I accept Mr Hunter’s submission that deferring the right to issue a payment claim until certain documentary formalities have been attended to is not a matter that the parties are free to agree upon under the terms of the Construction Contracts Act 2002.
[57] The Construction Contracts Act 2002 does not specify the consequences that follow. Accordingly, there is an invalidity that arises in relation to one of the terms of the contract. There would seem to be no reason why the other contractual obligations are rendered unenforceable or invalid. I adopt and approve the passage in Law of Contract in New Zealand, where the authors say:17
The legal effects of a void contract
Where a contract is void, but not illegal, any legal effect it has will be determined largely by the reasons for which it is to be considered void. If the invalidity arises from statute, the consequences may be determined by statutory provisions or may depend upon the common law rules which apply to contracts which are void as being against public policy. In general it may be said that the common law would not deny any legal effect to such transactions.
Where the invalidity arises only in relation to one of the promises made in the contract, other contractual obligations may be enforceable and valid. There may also be cases where it is possible for the courts to sever from the contract one or more provisions which create the invalidity, thus leaving a valid contract. There are a few statutes which state that a contract is only void to the extent that it contravenes the particular statute.
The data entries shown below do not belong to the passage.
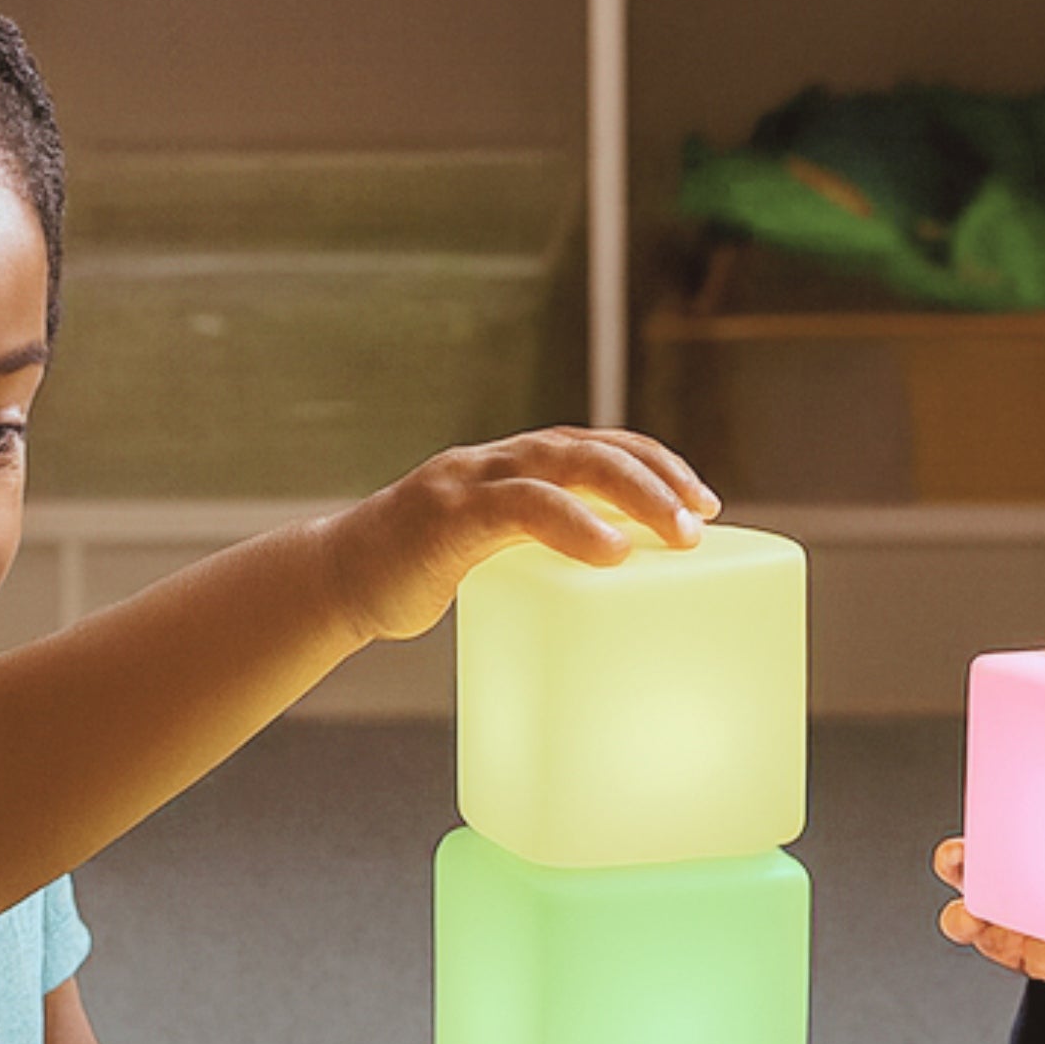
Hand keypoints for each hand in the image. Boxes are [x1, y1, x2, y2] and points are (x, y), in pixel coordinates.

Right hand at [329, 426, 720, 647]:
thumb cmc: (424, 578)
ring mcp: (471, 481)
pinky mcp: (447, 515)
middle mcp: (499, 462)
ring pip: (566, 463)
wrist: (339, 581)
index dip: (657, 464)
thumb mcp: (499, 560)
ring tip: (675, 532)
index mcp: (517, 469)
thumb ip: (545, 556)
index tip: (704, 501)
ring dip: (631, 494)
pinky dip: (573, 523)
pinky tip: (611, 549)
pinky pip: (522, 507)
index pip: (600, 446)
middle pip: (594, 447)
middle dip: (657, 478)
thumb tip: (613, 598)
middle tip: (701, 519)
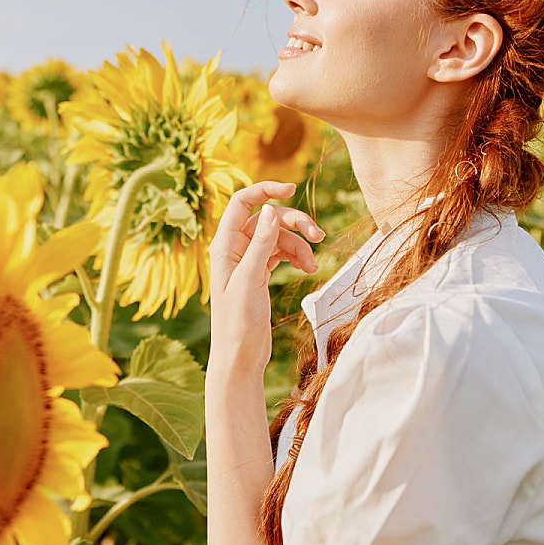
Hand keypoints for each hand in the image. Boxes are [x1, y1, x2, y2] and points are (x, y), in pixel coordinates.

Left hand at [208, 181, 324, 375]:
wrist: (240, 356)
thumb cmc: (237, 323)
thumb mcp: (250, 280)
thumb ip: (260, 244)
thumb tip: (269, 209)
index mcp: (224, 245)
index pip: (242, 202)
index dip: (265, 190)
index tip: (291, 188)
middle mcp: (234, 248)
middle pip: (267, 218)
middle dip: (294, 223)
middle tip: (319, 235)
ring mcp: (248, 260)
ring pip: (278, 236)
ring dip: (300, 244)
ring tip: (313, 265)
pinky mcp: (260, 272)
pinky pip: (281, 252)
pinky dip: (296, 256)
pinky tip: (307, 268)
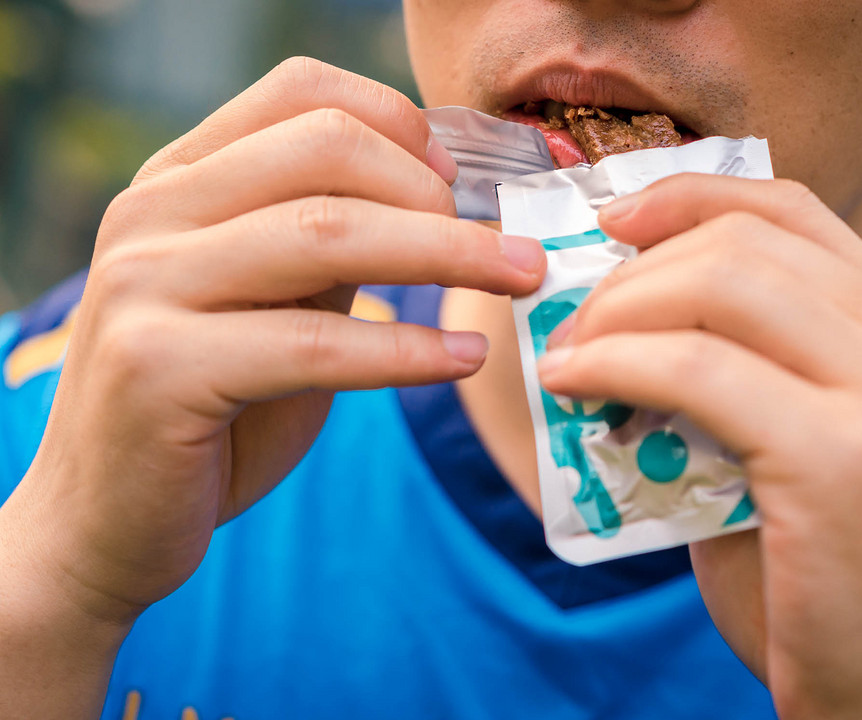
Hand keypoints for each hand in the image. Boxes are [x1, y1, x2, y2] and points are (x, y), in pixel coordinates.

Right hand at [4, 57, 545, 627]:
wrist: (108, 517)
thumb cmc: (211, 407)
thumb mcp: (272, 304)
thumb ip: (330, 245)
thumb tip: (442, 200)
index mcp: (178, 181)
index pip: (301, 92)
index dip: (402, 123)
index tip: (464, 181)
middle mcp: (151, 214)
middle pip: (326, 151)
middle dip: (439, 196)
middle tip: (509, 248)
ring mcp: (144, 286)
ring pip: (327, 234)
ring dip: (449, 255)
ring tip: (522, 280)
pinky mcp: (158, 369)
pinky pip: (315, 344)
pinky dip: (406, 350)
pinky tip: (463, 359)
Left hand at [536, 175, 861, 717]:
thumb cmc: (823, 575)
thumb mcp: (792, 447)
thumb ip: (734, 374)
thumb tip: (617, 321)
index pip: (793, 210)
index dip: (691, 195)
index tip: (613, 220)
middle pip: (745, 239)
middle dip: (633, 268)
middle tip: (572, 318)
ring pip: (721, 285)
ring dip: (617, 310)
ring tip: (567, 357)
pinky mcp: (843, 458)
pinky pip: (697, 370)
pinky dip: (615, 363)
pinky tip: (572, 384)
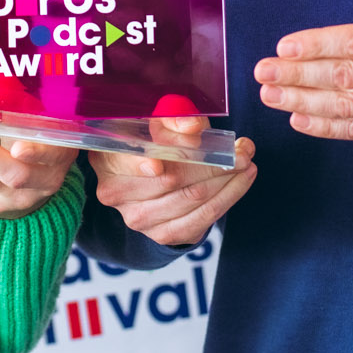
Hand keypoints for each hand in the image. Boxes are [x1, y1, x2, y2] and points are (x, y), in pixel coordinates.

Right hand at [88, 115, 257, 246]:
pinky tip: (241, 180)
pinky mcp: (162, 234)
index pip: (132, 158)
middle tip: (242, 151)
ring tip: (246, 162)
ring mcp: (137, 218)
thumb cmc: (151, 140)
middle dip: (213, 162)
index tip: (194, 145)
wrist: (149, 181)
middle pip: (171, 179)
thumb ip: (172, 118)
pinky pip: (203, 218)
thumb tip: (193, 126)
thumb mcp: (156, 121)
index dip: (160, 155)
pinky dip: (227, 197)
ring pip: (192, 198)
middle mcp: (114, 192)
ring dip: (226, 179)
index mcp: (105, 157)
In the absence of authority on the point, logic would indicate that the contract is to be taken as being necessarily modified to accord with the statute and, presumably, may be enforced as so modified. [Citations omitted]
[58] Accordingly, I conclude that it is appropriate that I sever clause 15.1.2. On that basis, I conclude that the payment claims are not invalid with the result that there is no defence to that part of the claim under the Lovell Court subcontract of
$18,032.06.
Conclusions
[59] The result is that I conclude that there is no proper basis for setting aside the statutory demand in respect of the sums due for the Target Court subcontract of
$20,039.56 and in respect of the Lovell Court subcontract in the sum of $18,032.06, making a total of $38,071.62. When I apply s 290(5) and (6) of the Companies Act 1993, it is appropriate that I not set aside the statutory demand in respect of
$38,071.62.
17 Burrows, Finn & Todd Law of Contract in New Zealand (4th ed, LexisNexis, Wellington, 2012) at [13.3.5].
[60] It is appropriate that I next consider the application of s 291 to the findings I have made in this case. Because there will be further considerations beyond those considered when s 290 of the Companies Act 1993 is considered, I conclude that the first option contained in s 291(1)(a) is appropriate in this case.
Orders
[61] Accordingly I order that if the applicant does not pay the sum of $38,071.62 within ten working days of the release of this judgment, the respondent may make application to put the applicant into liquidation.
Costs
[62] At the conclusion of the hearing I discussed the question of costs with counsel. They both agreed that I should allow time for counsel to agree on the appropriate position in relation to costs. Accordingly, costs are reserved. If counsel are unable to agree, memoranda in support, opposition and reply to any application for costs shall be filed and served at seven-day intervals. The file shall then be referred to me for the determination of the appropriate order for costs.